The question is the same as the title. Precisely,
Suppose $\Omega \subseteq \mathbb{C}$ is an open connected domain. Given two points $z_0, z_1 \in \Omega$, does there exist a rectifiable curve $\gamma : [0, 1] \to \Omega$ with $\gamma(0) = z_0, \gamma(1) = z_1$. What about piecewise $C^1$ $\gamma$ ?
Since $\mathbb{C}$ is locally path connected and $\Omega$ is connected, we have that $\Omega$ is path connected, so that there is a continuous curve $\gamma$ which starts at $z_0$ and ends at $z_1$. But can we always choose $\gamma$ to be rectifiable or piecewise $C^1$ (the latter would imply the former though).
Best Answer
Yes, we can. Take some continuous curve $C$ connecting the two points. Choose some open covering $\mathcal U$ of the curve by discs whose center is on the curve and which are contained in $\Omega$. Since the curve is the continuous image of a compact interval, it is itself compact, and thus there exists a finite subcovering of the curve by discs centered on the curve. For simplicity, add two additional discs, one centered at the start point, one at the end point.

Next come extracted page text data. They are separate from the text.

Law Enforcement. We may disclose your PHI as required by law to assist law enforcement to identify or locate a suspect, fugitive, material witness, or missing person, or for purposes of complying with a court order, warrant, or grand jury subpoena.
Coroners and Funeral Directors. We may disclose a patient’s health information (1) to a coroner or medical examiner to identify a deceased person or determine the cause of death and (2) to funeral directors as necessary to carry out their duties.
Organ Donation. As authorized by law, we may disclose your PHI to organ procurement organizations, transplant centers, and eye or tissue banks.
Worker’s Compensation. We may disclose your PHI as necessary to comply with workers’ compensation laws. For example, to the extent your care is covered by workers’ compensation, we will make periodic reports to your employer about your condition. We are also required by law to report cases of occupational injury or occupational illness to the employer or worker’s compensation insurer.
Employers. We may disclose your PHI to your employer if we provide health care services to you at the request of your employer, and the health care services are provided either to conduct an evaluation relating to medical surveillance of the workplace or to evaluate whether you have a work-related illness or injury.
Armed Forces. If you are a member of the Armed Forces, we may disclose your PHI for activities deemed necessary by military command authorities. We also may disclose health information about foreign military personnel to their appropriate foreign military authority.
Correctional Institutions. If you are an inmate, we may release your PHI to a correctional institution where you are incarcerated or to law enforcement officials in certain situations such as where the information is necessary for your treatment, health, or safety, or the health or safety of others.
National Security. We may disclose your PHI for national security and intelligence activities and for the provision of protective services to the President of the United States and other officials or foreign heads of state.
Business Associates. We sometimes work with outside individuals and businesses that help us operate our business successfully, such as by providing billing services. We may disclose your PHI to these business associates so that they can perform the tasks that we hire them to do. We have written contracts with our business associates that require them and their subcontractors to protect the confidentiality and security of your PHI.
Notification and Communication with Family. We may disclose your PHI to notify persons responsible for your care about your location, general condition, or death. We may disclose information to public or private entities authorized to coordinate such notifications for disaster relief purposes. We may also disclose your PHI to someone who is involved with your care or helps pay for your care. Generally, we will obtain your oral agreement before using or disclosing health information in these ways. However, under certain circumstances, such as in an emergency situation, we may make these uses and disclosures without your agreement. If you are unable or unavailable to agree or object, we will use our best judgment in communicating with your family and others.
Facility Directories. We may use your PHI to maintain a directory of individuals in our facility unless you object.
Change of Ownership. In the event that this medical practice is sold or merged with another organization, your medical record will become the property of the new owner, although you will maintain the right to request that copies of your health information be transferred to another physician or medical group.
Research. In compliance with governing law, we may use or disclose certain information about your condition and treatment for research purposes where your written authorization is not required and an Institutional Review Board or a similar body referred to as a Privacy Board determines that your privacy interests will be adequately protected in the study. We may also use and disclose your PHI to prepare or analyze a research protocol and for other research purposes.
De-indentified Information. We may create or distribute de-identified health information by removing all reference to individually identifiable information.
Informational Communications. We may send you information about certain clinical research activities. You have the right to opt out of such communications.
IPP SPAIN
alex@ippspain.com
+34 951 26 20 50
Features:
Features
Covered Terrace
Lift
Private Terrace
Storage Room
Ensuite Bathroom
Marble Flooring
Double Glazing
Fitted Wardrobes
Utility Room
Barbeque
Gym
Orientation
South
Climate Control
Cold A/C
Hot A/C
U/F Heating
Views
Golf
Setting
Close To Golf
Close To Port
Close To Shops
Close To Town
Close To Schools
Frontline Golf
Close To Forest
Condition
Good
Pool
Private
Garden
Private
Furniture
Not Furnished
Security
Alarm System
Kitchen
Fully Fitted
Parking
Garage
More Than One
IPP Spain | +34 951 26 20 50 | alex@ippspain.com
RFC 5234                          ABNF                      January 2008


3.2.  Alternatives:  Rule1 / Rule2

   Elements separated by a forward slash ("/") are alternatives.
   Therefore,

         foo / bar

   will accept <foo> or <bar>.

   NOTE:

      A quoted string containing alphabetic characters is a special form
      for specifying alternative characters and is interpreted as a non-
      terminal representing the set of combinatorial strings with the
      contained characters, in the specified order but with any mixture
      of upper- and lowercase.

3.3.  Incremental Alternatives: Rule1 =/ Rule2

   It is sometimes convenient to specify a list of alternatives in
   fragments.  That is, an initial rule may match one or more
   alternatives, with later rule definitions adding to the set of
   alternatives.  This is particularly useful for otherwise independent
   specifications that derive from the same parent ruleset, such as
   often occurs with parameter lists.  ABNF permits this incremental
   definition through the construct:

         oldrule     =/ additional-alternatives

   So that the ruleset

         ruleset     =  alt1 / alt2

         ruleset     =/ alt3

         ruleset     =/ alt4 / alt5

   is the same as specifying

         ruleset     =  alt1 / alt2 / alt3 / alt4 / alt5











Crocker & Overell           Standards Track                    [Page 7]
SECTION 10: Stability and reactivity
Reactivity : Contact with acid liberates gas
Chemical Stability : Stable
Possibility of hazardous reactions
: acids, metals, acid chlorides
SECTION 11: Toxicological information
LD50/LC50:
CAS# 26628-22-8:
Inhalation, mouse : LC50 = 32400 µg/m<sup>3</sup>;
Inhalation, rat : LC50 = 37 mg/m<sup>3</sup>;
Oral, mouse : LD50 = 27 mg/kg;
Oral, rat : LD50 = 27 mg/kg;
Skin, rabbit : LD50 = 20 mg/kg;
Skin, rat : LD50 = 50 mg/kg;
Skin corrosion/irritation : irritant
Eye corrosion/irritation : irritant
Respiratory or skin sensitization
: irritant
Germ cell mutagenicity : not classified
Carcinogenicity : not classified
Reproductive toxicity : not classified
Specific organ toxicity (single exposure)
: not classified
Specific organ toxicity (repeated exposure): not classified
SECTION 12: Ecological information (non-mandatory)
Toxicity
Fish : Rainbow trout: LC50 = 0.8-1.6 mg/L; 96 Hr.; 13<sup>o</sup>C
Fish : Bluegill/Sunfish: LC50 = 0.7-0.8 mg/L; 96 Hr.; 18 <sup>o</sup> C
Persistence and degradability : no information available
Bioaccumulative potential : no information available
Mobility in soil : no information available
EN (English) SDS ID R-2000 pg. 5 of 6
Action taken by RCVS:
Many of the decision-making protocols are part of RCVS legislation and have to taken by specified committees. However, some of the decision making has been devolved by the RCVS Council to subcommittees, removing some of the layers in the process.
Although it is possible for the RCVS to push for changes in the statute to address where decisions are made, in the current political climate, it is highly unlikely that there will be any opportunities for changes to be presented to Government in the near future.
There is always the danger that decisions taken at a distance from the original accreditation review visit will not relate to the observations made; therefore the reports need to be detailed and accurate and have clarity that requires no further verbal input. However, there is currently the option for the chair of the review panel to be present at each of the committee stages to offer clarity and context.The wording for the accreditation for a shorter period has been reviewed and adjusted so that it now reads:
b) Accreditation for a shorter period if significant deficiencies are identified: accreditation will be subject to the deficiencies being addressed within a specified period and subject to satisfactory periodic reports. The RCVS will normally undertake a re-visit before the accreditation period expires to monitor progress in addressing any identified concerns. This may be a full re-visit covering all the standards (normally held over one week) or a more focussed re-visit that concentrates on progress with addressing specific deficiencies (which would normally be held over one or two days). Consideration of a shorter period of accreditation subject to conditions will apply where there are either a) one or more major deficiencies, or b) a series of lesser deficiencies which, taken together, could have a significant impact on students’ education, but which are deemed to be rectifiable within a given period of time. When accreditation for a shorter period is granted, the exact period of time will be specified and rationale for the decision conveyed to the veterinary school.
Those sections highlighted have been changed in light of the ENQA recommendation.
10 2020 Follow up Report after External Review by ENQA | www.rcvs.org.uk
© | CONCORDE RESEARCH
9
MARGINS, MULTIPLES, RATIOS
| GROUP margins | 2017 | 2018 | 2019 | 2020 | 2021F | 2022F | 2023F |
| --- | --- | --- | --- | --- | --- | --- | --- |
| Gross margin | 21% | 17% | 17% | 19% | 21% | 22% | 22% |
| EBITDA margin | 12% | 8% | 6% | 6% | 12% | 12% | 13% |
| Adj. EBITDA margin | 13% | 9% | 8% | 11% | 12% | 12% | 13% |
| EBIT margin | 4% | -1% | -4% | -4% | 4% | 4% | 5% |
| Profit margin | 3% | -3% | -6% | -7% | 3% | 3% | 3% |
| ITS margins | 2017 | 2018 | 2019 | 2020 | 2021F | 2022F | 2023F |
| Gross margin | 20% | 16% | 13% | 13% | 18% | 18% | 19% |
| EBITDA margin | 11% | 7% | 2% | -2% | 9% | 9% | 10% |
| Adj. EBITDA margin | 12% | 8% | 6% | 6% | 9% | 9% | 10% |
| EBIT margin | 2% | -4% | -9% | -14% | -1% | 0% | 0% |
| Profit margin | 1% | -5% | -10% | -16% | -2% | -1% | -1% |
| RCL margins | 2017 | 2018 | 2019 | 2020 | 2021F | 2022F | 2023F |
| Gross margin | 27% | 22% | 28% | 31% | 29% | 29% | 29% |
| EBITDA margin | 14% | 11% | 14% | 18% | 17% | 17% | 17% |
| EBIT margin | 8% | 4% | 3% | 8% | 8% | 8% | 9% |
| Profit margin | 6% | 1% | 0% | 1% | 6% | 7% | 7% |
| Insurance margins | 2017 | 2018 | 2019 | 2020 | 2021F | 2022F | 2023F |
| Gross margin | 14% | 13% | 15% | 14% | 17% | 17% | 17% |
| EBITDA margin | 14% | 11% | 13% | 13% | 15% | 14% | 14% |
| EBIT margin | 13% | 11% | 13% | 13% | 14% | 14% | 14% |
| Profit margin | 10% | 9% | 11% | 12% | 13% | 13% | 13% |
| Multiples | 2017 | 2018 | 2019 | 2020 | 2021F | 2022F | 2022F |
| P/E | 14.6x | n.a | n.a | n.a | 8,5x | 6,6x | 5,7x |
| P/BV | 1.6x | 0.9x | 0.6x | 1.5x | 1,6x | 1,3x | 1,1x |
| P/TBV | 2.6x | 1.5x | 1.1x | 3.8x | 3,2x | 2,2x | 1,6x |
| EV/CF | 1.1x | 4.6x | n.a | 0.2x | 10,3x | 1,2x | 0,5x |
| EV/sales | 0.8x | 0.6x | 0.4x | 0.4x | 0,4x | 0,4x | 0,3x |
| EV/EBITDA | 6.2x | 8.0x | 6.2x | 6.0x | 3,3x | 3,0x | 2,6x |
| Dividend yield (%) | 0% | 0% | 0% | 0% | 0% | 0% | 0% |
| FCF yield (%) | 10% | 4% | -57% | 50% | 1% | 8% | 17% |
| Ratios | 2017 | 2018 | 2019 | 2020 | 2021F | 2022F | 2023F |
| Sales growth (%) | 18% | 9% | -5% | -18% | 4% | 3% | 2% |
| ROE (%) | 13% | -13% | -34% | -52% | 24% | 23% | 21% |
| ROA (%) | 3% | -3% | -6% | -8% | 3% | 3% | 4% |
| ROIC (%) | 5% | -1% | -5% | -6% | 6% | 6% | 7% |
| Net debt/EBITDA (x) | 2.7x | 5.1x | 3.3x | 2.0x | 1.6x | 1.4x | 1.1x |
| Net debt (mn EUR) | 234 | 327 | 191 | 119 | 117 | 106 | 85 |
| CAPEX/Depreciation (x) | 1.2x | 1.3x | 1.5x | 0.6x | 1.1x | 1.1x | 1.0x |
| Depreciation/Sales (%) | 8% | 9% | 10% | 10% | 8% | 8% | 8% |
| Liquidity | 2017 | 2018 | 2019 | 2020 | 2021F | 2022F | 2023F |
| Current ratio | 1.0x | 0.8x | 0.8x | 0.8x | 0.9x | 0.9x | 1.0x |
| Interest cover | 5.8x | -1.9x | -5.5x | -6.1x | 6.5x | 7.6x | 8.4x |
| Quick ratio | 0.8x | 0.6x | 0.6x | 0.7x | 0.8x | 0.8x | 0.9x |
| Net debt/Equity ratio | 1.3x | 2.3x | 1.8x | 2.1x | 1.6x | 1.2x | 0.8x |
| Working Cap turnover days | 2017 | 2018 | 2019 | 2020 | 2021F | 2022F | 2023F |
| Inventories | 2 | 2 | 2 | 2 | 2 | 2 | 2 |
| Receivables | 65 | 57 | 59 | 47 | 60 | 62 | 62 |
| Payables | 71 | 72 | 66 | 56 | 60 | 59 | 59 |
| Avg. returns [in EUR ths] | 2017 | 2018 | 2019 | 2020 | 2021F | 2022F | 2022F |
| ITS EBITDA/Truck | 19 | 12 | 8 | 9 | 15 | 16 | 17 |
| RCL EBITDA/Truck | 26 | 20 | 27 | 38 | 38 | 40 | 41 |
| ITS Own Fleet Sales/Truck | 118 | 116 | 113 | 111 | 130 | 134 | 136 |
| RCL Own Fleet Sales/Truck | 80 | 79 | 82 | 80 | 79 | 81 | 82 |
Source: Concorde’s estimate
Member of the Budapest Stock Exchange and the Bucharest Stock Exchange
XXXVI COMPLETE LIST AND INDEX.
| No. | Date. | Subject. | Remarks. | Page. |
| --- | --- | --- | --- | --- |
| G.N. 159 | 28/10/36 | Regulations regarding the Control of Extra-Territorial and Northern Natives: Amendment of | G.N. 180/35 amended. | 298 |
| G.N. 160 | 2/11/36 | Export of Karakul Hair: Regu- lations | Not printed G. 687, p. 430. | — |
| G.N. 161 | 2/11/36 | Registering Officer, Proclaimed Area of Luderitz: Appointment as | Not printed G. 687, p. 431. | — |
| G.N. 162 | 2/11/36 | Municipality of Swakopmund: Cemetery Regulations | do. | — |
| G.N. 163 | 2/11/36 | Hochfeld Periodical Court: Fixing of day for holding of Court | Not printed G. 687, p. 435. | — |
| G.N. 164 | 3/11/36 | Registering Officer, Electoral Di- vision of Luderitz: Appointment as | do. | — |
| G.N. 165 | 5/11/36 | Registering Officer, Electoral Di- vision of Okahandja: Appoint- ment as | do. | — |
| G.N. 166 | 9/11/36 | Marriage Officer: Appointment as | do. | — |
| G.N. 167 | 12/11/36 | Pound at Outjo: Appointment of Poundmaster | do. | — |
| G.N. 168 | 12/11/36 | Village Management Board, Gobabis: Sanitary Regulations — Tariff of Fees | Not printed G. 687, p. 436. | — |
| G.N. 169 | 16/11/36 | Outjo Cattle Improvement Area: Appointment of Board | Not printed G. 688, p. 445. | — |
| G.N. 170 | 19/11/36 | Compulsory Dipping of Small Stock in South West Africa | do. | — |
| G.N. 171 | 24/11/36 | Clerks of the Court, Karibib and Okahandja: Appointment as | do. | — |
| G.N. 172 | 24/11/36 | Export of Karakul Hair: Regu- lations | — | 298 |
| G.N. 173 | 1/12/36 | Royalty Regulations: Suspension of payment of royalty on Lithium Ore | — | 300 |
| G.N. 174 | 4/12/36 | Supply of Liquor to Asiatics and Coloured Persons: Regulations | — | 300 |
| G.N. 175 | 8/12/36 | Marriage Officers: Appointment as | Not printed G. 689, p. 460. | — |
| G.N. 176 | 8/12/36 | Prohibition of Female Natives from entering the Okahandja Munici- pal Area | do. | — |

Now connect the centers of intersecting discs by straight lines. You get a connected graph whose (finite number of) edges are contained in $\Omega$, and connect start and end point. Now just choose any path from the start to end point along these edges.
To be completely rigorous, you need to fill in some blanks, though: Why can we choose $\mathcal U$ as desired? Why is the graph connected? Why are the edges contained in $\Omega$?